These kinds of stories always fascinate me. A dog is lost, 120 km from home, and eventually reappears in its home town, having apparently forded a major river and a mountain range to get there. Everyone has heard accounts like this before, and they're immortalized in literature. One of the best known tales, The Incredible Journey is a huge favourite with children, who seem to resonate strongly to accounts of critters surmounting incredible odds to find their way home. Perhaps such stories speak to the deep human fear of losing home. It's right up there as one of the archetypal forms of human suffering. Just ask Ulysses.

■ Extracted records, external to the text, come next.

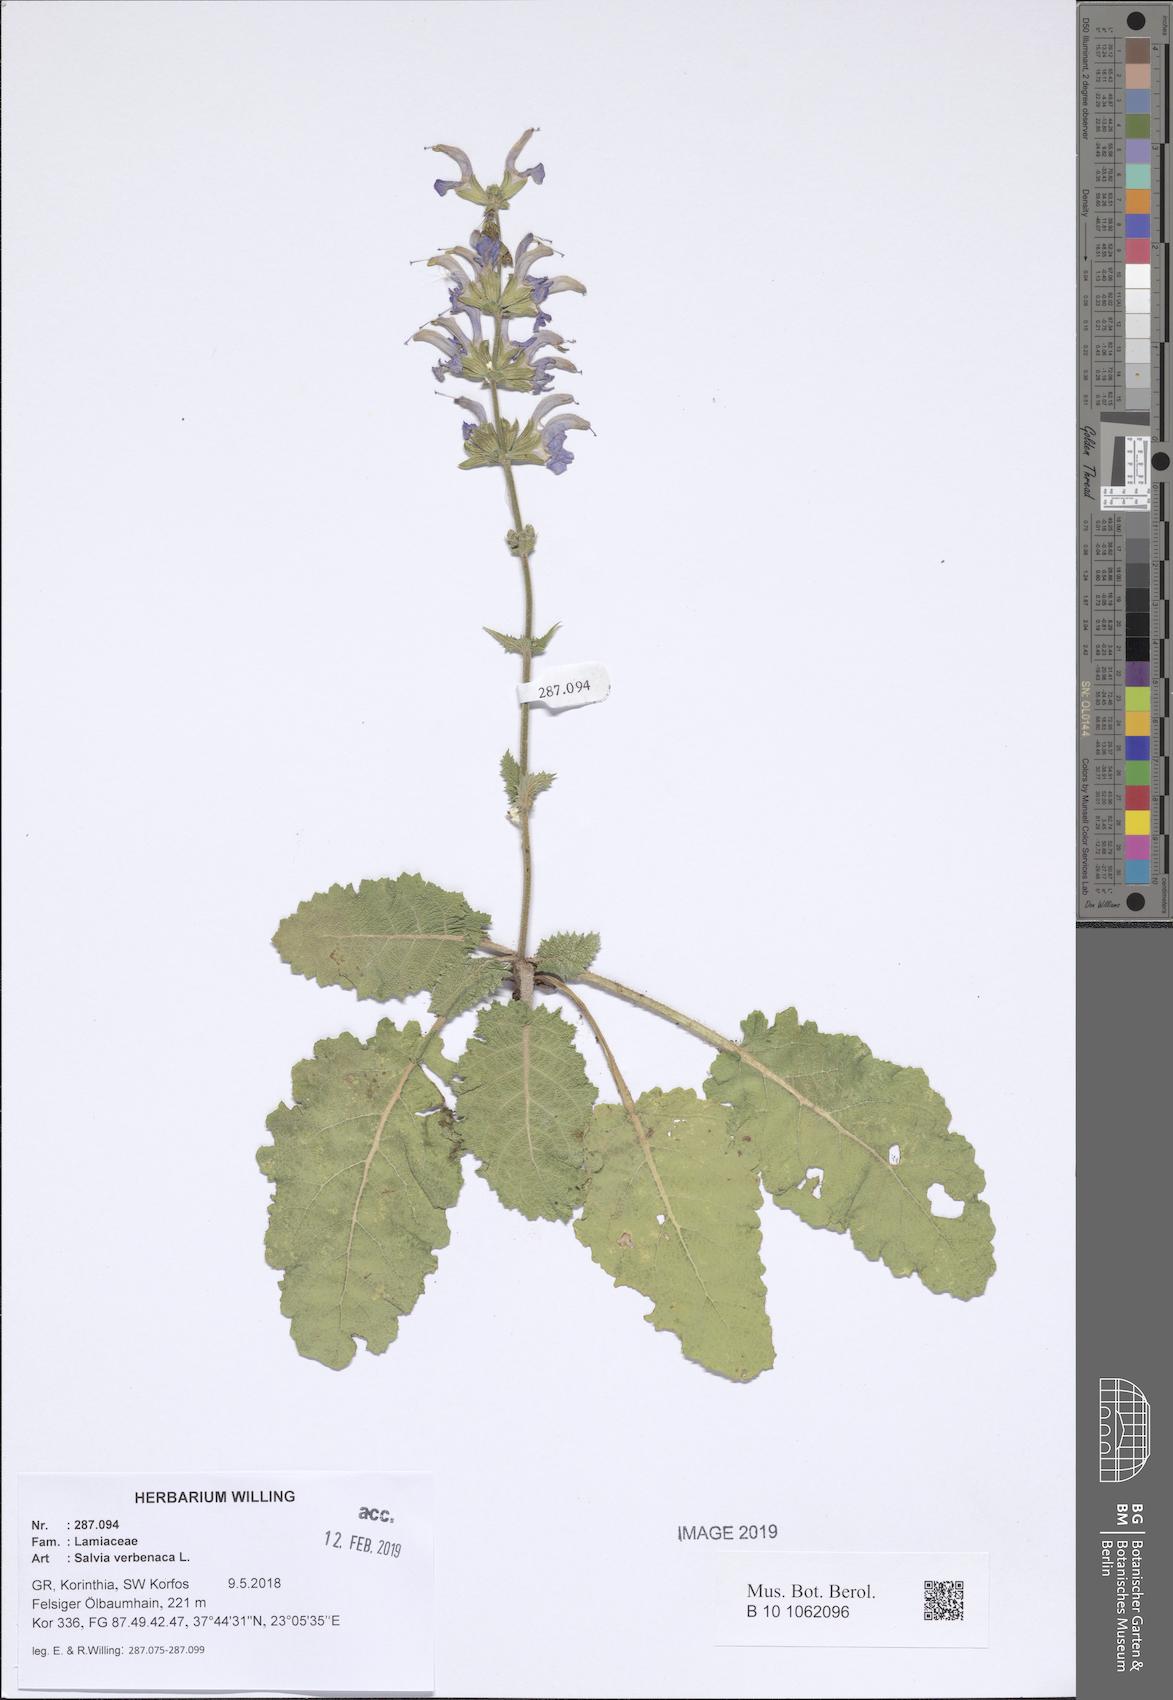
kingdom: Plantae
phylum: Tracheophyta
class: Magnoliopsida
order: Lamiales
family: Lamiaceae
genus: Salvia
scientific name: Salvia verbenaca
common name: Wild clary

But here's what's even more interesting to me. If you read the story closely, you notice that the dog found its way over vast and difficult terrain back to its hometown, but then showed up at someone else's house in Ely, Nevada, the town where its owner lived. Ely is not that big. The dog, according to the report, was not injured. So why couldn't he find his way to his own house? Is it possible that dogs sometimes get just as lost in the built environment as we do?
I've always wanted to find some way to study this problem. Perhaps now with gadgets such as this, I'll be able to (though anyone who outfits their pooch with one of these things is not very likely to let it get lost in the first place).
The thing about lost dogs is that they don't often look lost to me. They look as though they know exactly where they're going. Perhaps we've lost them, but they know exactly where they are!